[Rows from a segmentation dataset]

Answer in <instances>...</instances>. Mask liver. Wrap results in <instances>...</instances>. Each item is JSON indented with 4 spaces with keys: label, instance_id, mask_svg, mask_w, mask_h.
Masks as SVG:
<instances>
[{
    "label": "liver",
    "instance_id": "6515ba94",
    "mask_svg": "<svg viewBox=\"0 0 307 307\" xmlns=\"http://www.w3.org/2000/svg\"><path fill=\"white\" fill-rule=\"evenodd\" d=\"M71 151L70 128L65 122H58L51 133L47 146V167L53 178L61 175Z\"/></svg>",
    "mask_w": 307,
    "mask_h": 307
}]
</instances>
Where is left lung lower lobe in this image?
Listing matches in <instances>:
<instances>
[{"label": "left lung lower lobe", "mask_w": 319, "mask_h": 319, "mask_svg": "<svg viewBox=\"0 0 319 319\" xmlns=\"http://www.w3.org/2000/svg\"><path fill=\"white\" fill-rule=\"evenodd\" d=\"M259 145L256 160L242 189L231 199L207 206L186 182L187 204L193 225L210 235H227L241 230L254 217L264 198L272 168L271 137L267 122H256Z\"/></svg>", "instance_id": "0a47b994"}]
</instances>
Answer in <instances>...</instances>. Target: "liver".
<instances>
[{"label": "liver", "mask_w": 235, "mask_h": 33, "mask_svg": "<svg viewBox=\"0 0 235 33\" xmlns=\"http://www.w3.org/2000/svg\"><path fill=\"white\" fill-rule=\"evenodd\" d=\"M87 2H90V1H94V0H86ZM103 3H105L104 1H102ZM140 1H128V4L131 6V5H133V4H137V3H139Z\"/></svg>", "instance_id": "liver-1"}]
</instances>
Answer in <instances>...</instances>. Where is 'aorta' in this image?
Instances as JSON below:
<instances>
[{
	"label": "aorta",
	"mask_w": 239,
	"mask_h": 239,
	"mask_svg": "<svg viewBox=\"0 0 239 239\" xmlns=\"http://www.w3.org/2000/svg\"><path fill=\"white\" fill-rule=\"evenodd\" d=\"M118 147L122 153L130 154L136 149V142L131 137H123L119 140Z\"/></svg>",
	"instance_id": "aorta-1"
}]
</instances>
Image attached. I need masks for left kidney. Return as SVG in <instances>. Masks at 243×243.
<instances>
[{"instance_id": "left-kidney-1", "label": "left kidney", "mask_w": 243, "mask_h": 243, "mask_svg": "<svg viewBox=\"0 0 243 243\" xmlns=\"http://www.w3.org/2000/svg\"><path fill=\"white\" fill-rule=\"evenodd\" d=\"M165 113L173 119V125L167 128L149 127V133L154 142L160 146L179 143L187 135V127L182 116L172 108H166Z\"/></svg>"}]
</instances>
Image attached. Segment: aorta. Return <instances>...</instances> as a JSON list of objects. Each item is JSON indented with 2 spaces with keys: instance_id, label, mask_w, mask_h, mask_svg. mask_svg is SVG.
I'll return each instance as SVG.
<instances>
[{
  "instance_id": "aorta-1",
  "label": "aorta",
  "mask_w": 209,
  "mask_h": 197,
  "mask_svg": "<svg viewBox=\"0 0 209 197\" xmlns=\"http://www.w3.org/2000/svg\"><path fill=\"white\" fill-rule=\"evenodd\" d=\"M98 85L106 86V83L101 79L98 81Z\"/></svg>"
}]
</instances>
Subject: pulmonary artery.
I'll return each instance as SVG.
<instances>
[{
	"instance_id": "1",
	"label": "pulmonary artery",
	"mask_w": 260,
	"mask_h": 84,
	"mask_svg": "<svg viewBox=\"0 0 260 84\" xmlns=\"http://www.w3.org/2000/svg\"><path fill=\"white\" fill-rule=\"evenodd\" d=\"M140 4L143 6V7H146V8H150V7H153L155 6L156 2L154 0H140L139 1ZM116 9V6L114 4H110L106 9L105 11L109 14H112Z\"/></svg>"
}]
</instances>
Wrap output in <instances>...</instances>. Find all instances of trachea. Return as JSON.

*Your instructions*: Rewrite the entries above with every "Answer in" changed to "Respond in", keeping everything else the same.

*Response to this exercise*:
Respond in <instances>...</instances>. Mask liver. Wrap results in <instances>...</instances>. Each item is JSON indented with 4 spaces with keys: label, instance_id, mask_svg, mask_w, mask_h.
Masks as SVG:
<instances>
[{
    "label": "liver",
    "instance_id": "6515ba94",
    "mask_svg": "<svg viewBox=\"0 0 307 307\" xmlns=\"http://www.w3.org/2000/svg\"><path fill=\"white\" fill-rule=\"evenodd\" d=\"M71 151L70 128L65 122H58L51 133L47 146V167L53 178L61 175Z\"/></svg>",
    "mask_w": 307,
    "mask_h": 307
}]
</instances>
Where is left lung lower lobe in this image?
Listing matches in <instances>:
<instances>
[{"label": "left lung lower lobe", "mask_w": 319, "mask_h": 319, "mask_svg": "<svg viewBox=\"0 0 319 319\" xmlns=\"http://www.w3.org/2000/svg\"><path fill=\"white\" fill-rule=\"evenodd\" d=\"M259 145L256 160L242 189L231 199L207 206L186 182L187 204L193 225L210 235H227L241 230L254 217L264 198L272 168L271 137L267 122H256Z\"/></svg>", "instance_id": "0a47b994"}]
</instances>
Respond in <instances>...</instances>. Target: "liver".
<instances>
[{"label": "liver", "mask_w": 235, "mask_h": 33, "mask_svg": "<svg viewBox=\"0 0 235 33\" xmlns=\"http://www.w3.org/2000/svg\"><path fill=\"white\" fill-rule=\"evenodd\" d=\"M87 2H90V1H94V0H86ZM103 3H105L104 1H102ZM140 1H128V4L131 6V5H133V4H137V3H139Z\"/></svg>", "instance_id": "liver-1"}]
</instances>
Respond in <instances>...</instances>. Where is 'aorta' in this image?
Instances as JSON below:
<instances>
[{
	"label": "aorta",
	"mask_w": 239,
	"mask_h": 239,
	"mask_svg": "<svg viewBox=\"0 0 239 239\" xmlns=\"http://www.w3.org/2000/svg\"><path fill=\"white\" fill-rule=\"evenodd\" d=\"M118 147L122 153L130 154L136 149V142L131 137H123L119 140Z\"/></svg>",
	"instance_id": "aorta-1"
}]
</instances>
Image attached. I need masks for left kidney. Return as SVG in <instances>. Masks at 243×243.
<instances>
[{"instance_id": "left-kidney-1", "label": "left kidney", "mask_w": 243, "mask_h": 243, "mask_svg": "<svg viewBox=\"0 0 243 243\" xmlns=\"http://www.w3.org/2000/svg\"><path fill=\"white\" fill-rule=\"evenodd\" d=\"M165 113L173 119V125L167 128L149 127V133L154 142L160 146L179 143L187 135V127L182 116L172 108H166Z\"/></svg>"}]
</instances>
Image attached. Segment: aorta. Return <instances>...</instances> as a JSON list of objects. Each item is JSON indented with 2 spaces with keys: instance_id, label, mask_w, mask_h, mask_svg. mask_svg is SVG.
I'll return each instance as SVG.
<instances>
[{
  "instance_id": "aorta-1",
  "label": "aorta",
  "mask_w": 209,
  "mask_h": 197,
  "mask_svg": "<svg viewBox=\"0 0 209 197\" xmlns=\"http://www.w3.org/2000/svg\"><path fill=\"white\" fill-rule=\"evenodd\" d=\"M98 85L106 86V83L101 79L98 81Z\"/></svg>"
}]
</instances>
Subject: pulmonary artery.
I'll return each instance as SVG.
<instances>
[{
	"instance_id": "1",
	"label": "pulmonary artery",
	"mask_w": 260,
	"mask_h": 84,
	"mask_svg": "<svg viewBox=\"0 0 260 84\" xmlns=\"http://www.w3.org/2000/svg\"><path fill=\"white\" fill-rule=\"evenodd\" d=\"M140 4L143 6V7H146V8H150V7H153L155 6L156 2L154 0H140L139 1ZM116 9V6L114 4H110L106 9L105 11L109 14H112Z\"/></svg>"
}]
</instances>
Wrap output in <instances>...</instances>. Find all instances of trachea. Return as JSON.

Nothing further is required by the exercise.